BMC Bioinformatics (May 2012)
False discovery rate control in two-stage designs
Abstract
Abstract Background For gene expression or gene association studies with a large number of hypotheses the number of measurements per marker in a conventional single-stage design is often low due to limited resources. Two-stage designs have been proposed where in a first stage promising hypotheses are identified and further investigated in the second stage with larger sample sizes. For two types of two-stage designs proposed in the literature we derive multiple testing procedures controlling the False Discovery Rate (FDR) demonstrating FDR control by simulations: designs where a fixed number of top-ranked hypotheses are selected and designs where the selection in the interim analysis is based on an FDR threshold.
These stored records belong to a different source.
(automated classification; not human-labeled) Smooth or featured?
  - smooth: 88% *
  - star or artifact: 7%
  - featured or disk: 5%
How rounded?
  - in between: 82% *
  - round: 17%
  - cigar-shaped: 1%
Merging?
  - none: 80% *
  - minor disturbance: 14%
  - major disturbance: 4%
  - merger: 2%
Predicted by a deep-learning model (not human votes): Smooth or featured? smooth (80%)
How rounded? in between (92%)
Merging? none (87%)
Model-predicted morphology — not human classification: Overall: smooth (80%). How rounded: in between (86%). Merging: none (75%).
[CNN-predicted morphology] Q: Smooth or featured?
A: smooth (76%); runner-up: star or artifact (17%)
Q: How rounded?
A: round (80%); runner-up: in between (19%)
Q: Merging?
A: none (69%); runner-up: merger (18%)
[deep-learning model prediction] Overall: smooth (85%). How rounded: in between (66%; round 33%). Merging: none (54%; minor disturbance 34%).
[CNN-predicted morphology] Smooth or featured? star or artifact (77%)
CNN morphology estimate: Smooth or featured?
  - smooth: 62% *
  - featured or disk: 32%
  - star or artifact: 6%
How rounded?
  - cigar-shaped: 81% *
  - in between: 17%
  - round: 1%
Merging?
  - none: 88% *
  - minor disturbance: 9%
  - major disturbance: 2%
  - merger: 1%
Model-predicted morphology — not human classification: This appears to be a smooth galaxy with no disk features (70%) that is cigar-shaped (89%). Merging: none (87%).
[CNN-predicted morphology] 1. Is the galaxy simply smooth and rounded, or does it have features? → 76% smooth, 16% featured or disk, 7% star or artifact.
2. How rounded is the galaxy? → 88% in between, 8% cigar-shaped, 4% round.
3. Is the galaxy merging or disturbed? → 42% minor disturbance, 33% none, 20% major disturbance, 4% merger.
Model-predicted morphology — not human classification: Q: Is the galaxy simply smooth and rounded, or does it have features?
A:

In contrast to earlier approaches which use only the second-stage data in the hypothesis tests (pilot approach), the proposed testing procedures are based on the pooled data from both stages (integrated approach). Results For both selection rules the multiple testing procedures control the FDR in the considered simulation scenarios. This holds for the case of independent observations across hypotheses as well as for certain correlation structures. Additionally, we show that in scenarios with small effect sizes the testing procedures based on the pooled data from both stages can give a considerable improvement in power compared to tests based on the second-stage data only. Conclusion The proposed hypothesis tests provide a tool for FDR control for the considered two-stage designs. Comparing the integrated approaches for both selection rules with the corresponding pilot approaches showed an advantage of the integrated approach in many simulation scenarios.